Cina e Giappone cercano un riavvicinamento
Il governo cinese, dopo le polemiche per le contestate visite di Koizumi al tempio Yasukuni, si rivolge ad altri esponenti politici ed economici. A fine marzo importante visita a Hu Jintao di una delegazione giapponese.
Tokyo (AsiaNews) - Può rappresentare un passo importante nel riavvicinamento tra Giappone e Cina l'incontro che avverrà venerdì 31 marzo a Pechino tra una delegazione di sette gruppi giapponesi amici della Cina e il presidente Hu Jintao. Secondo fonti cinesi, il discorso del presidente vuole essere un messaggio al popolo giapponese. Se il contenuto del discorso sarà conforme alla bozza che il quotidiano Asahi è riuscito a ottenere, in esso non ci sarà alcun riferimento diretto al problema delle visite del primo ministro giapponese al tempio contestato di Yasukuni dove sono onorati, assieme a 2 milioni e mezzi di caduti per la patria, anche 14 grandi criminali di guerra. Tuttavia egli ricorderà le dichiarazioni congiunte del 1972 e 1998, nelle quali le due nazioni si impegnano a riconoscere la verità storica con chiarezza e sincerità.
Proprio le difficoltà che esistono tra i due Paesi hanno infatti finora impedito all'Asia di intraprendere il cammino di integrazione che l'Europa ha saputo iniziare fin dal dopoguerra, Non che Cina e Giappone non sappiano leggere i segni dei tempi. Nel dicembre del 1997 i leader dei 10 membri del gruppo ASEAN (Indonesia, Malaysia, Filippine, Singapore, Tailandia, Brunei Vietnam, Laos, Myanmar, Cambogia), su invito di Cina, Giappone e Corea del sud, incontratisi a Pechino, hanno creato il "Forum ASEAN piú tre". L'intesa programmatica sembrava così promettente che si parlò dell'avvenimento come l'"alba della Comunità dell'Asia Orientale" (EAC).
Il 25 di febbraio di quest'anno su iniziativa della Japan Foundation, un gruppo di 50 politici, giornalisti e ricercatori giapponesi e del sud-est asiatico, convenuti a Manila per un simposio sulla costruzione della comunità asiatica non hanno esitato a parlare di regressione. "L'EAC, hanno confessato, è ancora a 'mezzanotte'"; siamo lontani dall'"alba". Le cattive relazioni tra Giappone e Cina ne sono la causa.
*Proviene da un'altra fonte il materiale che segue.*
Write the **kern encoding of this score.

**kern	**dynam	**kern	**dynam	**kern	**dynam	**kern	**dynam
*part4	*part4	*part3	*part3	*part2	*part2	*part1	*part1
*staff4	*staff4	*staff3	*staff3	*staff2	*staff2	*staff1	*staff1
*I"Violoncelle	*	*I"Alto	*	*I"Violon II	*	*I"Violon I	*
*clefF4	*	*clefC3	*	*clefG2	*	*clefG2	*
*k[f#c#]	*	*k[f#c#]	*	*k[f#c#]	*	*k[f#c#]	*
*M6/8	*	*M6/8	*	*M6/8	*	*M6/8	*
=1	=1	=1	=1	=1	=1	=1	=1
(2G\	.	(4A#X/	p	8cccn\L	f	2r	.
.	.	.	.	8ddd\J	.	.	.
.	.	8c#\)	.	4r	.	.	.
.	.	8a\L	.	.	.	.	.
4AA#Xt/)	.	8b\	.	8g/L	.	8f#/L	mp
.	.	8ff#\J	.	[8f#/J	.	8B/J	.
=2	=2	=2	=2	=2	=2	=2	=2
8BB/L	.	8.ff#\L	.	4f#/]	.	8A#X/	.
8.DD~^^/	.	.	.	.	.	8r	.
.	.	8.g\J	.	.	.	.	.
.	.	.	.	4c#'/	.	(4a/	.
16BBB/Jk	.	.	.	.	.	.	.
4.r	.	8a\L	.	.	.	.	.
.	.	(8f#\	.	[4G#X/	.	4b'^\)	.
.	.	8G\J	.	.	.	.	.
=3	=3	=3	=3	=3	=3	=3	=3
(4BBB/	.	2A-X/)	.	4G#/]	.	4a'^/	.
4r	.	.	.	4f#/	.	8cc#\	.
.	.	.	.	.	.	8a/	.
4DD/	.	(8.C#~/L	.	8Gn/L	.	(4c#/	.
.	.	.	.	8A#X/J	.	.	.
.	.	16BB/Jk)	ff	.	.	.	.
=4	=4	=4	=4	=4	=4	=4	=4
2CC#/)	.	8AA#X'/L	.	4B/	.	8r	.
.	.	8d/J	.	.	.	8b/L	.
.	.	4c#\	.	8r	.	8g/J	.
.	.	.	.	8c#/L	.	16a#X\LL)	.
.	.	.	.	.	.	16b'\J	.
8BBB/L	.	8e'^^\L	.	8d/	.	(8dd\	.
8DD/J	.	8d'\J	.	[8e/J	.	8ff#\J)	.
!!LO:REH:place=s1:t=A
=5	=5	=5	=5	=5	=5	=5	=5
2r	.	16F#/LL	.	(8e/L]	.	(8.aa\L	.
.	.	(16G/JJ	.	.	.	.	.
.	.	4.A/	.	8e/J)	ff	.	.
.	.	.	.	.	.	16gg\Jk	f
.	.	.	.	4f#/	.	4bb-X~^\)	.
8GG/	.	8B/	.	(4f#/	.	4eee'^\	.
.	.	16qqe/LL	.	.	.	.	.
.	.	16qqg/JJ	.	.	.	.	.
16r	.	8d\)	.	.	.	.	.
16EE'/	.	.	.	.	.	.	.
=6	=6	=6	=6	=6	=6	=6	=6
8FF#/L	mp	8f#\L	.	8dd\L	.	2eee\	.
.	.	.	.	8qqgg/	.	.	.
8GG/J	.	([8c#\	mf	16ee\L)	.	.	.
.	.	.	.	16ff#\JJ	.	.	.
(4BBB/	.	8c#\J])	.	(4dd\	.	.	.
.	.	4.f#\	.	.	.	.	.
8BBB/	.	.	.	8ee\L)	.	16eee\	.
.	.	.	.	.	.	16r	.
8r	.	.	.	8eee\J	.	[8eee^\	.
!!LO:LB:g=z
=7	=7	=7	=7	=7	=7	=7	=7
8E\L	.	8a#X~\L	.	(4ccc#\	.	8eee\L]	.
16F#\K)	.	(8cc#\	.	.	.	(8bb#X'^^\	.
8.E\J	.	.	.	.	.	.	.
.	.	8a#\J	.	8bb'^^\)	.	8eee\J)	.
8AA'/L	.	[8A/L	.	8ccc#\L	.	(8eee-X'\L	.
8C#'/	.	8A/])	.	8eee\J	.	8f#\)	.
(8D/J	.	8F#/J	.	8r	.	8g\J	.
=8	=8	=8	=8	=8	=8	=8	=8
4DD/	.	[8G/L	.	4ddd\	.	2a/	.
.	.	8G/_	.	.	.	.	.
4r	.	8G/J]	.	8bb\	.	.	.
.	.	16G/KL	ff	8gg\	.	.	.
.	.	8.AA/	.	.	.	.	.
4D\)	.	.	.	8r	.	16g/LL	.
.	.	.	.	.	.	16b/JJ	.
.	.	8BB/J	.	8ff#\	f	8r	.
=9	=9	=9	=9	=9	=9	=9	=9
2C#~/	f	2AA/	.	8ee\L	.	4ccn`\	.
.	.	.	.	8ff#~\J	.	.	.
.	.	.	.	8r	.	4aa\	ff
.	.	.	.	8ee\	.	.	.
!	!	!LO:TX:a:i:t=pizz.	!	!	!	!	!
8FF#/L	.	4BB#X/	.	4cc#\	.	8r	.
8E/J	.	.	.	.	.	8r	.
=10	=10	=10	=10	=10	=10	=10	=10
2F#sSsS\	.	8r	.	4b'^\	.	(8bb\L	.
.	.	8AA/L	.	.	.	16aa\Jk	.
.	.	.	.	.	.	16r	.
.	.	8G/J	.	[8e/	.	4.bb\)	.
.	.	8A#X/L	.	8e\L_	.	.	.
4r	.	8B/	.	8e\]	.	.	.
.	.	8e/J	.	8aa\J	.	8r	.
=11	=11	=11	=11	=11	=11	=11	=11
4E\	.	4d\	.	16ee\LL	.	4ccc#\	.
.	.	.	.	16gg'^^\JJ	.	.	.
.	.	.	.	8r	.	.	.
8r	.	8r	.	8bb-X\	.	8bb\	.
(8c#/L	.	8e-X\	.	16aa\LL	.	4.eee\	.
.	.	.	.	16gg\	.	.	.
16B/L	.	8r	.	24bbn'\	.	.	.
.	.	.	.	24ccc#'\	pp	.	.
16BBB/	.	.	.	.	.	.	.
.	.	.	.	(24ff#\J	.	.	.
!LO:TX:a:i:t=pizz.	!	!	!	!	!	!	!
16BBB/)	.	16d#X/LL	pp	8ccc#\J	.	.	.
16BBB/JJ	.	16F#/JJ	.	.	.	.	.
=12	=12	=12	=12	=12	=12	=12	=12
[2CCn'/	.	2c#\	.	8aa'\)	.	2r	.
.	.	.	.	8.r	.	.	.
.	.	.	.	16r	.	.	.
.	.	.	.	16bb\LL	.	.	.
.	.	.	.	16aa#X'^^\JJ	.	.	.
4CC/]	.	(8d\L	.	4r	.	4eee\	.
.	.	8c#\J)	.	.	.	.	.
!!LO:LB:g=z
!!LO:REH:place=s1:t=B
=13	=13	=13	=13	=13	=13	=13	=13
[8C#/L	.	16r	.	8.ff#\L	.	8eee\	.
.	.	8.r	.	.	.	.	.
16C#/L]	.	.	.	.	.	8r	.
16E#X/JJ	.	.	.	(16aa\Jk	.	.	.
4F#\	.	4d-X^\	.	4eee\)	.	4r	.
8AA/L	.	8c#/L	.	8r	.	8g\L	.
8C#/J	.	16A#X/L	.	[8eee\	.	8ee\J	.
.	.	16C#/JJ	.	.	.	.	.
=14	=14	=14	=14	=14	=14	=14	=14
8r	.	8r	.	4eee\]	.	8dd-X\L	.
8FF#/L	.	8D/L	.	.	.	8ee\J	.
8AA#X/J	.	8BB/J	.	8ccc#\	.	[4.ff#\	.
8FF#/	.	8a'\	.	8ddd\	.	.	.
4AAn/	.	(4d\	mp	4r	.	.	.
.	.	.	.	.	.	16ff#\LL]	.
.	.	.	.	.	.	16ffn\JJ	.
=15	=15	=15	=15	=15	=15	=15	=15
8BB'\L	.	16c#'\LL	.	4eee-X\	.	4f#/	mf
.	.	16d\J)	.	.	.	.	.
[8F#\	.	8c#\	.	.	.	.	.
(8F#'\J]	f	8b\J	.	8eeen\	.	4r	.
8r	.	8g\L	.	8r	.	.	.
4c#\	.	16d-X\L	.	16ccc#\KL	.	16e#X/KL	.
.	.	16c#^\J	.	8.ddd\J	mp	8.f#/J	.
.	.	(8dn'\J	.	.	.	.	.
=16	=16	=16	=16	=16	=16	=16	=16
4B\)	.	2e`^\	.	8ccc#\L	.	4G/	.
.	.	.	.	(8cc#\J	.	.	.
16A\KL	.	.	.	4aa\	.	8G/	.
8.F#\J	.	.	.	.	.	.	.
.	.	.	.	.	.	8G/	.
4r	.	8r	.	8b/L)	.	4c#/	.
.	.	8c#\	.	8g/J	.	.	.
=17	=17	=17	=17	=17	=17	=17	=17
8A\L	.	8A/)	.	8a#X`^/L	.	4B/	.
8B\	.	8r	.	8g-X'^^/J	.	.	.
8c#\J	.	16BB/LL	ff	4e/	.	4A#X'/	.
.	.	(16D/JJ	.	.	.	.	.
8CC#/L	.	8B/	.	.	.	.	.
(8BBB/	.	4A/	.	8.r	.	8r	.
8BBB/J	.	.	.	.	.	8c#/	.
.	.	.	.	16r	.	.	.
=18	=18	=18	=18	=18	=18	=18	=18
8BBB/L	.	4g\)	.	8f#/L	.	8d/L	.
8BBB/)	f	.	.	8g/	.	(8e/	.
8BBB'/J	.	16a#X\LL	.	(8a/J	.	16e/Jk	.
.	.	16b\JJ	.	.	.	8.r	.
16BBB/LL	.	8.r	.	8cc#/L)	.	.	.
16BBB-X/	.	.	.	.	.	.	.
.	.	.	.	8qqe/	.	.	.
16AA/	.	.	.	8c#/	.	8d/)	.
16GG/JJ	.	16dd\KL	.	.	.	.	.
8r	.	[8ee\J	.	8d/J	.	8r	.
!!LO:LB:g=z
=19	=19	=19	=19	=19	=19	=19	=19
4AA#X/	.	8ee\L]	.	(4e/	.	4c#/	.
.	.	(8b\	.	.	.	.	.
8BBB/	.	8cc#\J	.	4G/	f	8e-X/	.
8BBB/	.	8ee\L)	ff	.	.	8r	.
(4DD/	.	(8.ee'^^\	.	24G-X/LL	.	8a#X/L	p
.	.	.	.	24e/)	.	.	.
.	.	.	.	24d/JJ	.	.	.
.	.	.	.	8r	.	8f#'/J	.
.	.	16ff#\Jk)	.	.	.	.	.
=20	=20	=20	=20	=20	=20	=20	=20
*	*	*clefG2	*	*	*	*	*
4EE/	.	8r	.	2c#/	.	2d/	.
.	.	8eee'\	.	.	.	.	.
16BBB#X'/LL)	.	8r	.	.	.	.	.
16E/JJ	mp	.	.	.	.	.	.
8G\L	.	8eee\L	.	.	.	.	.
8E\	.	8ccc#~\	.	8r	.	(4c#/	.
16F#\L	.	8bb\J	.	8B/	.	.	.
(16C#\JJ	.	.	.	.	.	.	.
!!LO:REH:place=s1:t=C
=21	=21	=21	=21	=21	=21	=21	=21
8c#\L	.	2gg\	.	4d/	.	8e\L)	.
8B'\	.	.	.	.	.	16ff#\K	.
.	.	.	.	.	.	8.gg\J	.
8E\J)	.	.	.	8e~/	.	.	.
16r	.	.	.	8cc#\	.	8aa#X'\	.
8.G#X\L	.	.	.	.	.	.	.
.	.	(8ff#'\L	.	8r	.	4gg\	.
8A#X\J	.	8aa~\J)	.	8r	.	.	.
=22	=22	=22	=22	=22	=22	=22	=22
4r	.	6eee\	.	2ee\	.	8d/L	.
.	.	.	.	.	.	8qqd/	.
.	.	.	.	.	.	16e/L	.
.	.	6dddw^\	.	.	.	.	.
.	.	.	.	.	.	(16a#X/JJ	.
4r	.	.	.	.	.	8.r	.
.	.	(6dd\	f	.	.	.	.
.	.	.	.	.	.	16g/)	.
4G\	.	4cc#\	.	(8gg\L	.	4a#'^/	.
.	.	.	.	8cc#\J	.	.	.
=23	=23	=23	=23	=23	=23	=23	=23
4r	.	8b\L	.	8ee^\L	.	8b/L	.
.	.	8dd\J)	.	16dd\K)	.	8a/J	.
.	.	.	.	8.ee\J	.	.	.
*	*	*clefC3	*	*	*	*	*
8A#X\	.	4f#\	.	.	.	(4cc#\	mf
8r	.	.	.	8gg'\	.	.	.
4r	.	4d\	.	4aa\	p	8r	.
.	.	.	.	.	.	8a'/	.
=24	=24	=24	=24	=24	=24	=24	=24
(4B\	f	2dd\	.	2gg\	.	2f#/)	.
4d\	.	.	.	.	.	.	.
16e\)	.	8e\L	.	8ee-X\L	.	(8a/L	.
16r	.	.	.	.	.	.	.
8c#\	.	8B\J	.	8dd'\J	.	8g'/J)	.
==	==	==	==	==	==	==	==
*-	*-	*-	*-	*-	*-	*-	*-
Dall'ottobre del 2001 ad oggi il presidente cinese Hu Jintao e il primo ministro giapponese Junichiro Koizumi non si sono mai incontrati nei rispettivi Paesi. Il leader della Cina rifiuta di accogliere a Pechino un primo ministro del Giappone che, da quando è al potere, visita ogni anno il tempio shintoista Yasukuni.
Tuttavia, pur prendendo atto della gravità della frizione, si cadrebbe in un esagerato pessimismo se si ritenesse che i due governi sono al limite della rottura. Al contrario negli ultimi mesi ci sono stati comportamenti che fanno pensare a un ribaltamento di politica da parte della Cina nei confronti del Giappone. Ne indichiamo tre. Innanzitutto in Giappone ci sono persone a vari livelli che simpatizzano per la Cina; e in Cina non sono pochi i simpatizzanti per il Giappone. E questo sia per motivi economici che culturali. Secondo: la diplomazia cinese, preso atto della irremovibilità di Koizumi ha deciso di evitarlo e nello stesso tempo di moltiplicare i contatti con altri membri del governo e del mondo politico giapponesi. Per esempio, durante un recente viaggio in Giappone, il vice-ministro degli esteri cinese Dai Bingguo ha fatto visita non al primo ministro, ma a Shinzo Abe, segretario-capo del gabinetto, il più quotato come successore di Koizumi. che lascerà la carica a settembre. I dirigenti cinesi stanno dunque operando in vista del post-Koizumi. Questi, pur non rinunciando alle sue visite allo Yasukuni, non è un irresponsabile e dietro le quinte favorisce questi contatti governativi con Pechino. Nell'ultimo rimpasto del gabinetto ha nominato ministro dell' industria e commercio Toshihiro Nikai, noto per i suoi cordiali rapporti con i circoli cinesi. Il mese scorso il premier cinese Wen Jiabao, incontrando Nikai a Pechino, gli ha espresso il suo desiderio di un ravvicinamento dei due governi. Infine ai vertici della Cina preme lanciare un messaggio di simpatia al popolo giapponese distinguendolo dai suoi governanti.